Healthcare professionals should pay special attention to accurate dose selection of darunavir, transcription of the medication order, dispensing information and dosing instruction to minimize risk for medication errors, overdose, and underdose.
Prescribers should select the appropriate dose of darunavir/rtv for each individual child based on body weight (kg) and should not exceed the recommended dose for treatment-experienced adults.
Before prescribing darunavir, children should be assessed for the ability to swallow tablets. If a child is unable to reliably swallow a tablet, the use of darunavir tablets may not be appropriate.
The recommended dose of darunavir/rtv for pediatric patients (6 to less than 18 years of age and weighing at least 44 lbs (20 kg)) is based on body weight and should not exceed the recommended treatment-experienced adult dose (darunavir/rtv 600/100 mg b.i.d.). Darunavir tablets should be taken with ritonavir twice daily and with food.
The safety and efficacy of darunavir/rtv in pediatric patients 3 to < 6 years of age have not been established.
Darunavir/rtv should not be used in pediatric patients below 3 years of age.
Darunavir 75 mg tablets are supplied as white, caplet-shaped, film-coated tablets containing darunavir ethanolate equivalent to 75 mg of darunavir per tablet. Each tablet is debossed with "75" on one side and "TMC" on the other side.
Darunavir/rtv has been studied in 80 antiretroviral treatment-experienced HIV-1-infected pediatric subjects 6 to less than 18 years of age and weighing at least 44 lbs (20 kg) in combination with other antiretroviral agents.
Frequency, type, and severity of ADRs in pediatric subjects were comparable to those observed in adults. ADRs to darunavir/rtv (all grades, ? 3%), excluding laboratory abnormalities reported as ADRs, were vomiting (13%), diarrhea (11%), abdominal pain (10%), headache (9%), rash (5%), nausea (4%) and fatigue (3%).
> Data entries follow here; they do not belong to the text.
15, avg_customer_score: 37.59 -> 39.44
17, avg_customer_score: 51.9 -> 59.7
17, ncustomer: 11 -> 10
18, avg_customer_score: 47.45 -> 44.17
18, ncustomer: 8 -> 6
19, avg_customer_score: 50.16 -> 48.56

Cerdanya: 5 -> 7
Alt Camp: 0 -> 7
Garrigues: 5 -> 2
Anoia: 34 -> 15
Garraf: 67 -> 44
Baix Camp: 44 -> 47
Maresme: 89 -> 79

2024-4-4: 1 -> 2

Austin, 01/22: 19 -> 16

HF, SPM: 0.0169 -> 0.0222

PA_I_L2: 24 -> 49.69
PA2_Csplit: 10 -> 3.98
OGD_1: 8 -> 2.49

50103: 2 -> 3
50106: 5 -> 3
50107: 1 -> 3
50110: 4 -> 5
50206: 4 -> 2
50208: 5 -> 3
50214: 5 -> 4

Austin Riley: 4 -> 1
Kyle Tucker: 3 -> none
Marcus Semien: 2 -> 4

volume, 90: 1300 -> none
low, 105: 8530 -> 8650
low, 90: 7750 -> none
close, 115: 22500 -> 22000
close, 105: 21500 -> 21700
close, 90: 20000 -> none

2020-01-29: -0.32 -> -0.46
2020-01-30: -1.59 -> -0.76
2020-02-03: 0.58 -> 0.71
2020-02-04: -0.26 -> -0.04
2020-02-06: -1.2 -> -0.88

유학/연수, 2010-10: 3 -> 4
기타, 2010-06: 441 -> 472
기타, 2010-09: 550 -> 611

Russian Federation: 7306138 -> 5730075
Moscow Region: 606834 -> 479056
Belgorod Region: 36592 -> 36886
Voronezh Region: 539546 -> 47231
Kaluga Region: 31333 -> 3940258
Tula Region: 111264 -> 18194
Grade 3 or 4 laboratory abnormalities were ALT increased (Grade 3: 3%; Grade 4: 1%), AST increased (Grade 3: 1%, Grade 4: 0%), pancreatic amylase increased (Grade 3: 4%, Grade 4: 1%), pancreatic lipase increased (Grade 3: 1%, Grade 4: 0%), total cholesterol increased (Grade 3: 1%), and LDL increased (Grade 3: 3%).
Darunavir/rtv should not be used in pediatric patients below 3 years of age because of toxicity and mortality observed in juvenile rats dosed with darunavir (from 20 mg/kg to 1000 mg/kg) up to days 23 to 26 of age.
The pharmacokinetics, safety, tolerability, and efficacy of darunavir/rtv in pediatric patients 3 to less than 6 years of age have not been established.
Darunavir/rtv once daily should not be used in pediatric patients.
The safety, pharmacokinetic profile, and virologic and immunologic responses of darunavir/rtv were evaluated in treatment-experienced HIV-1-infected pediatric subjects 6 to < 18 years of age and weighing at least 44 lbs (20 kg). Frequency, type, and severity of adverse drug reactions in pediatric subjects were comparable to those observed in adults.
The pharmacokinetics of darunavir in combination with ritonavir in 74 antiretroviral treatment-experienced HIV-1-infected pediatric subjects 6 to less than 18 years of age and weighing at least 44 lbs (20 kg) showed that the administered weight-based dosages resulted in darunavir exposure comparable to that in treatment-experienced adults receiving darunavir/rtv 600/100 mg twice daily.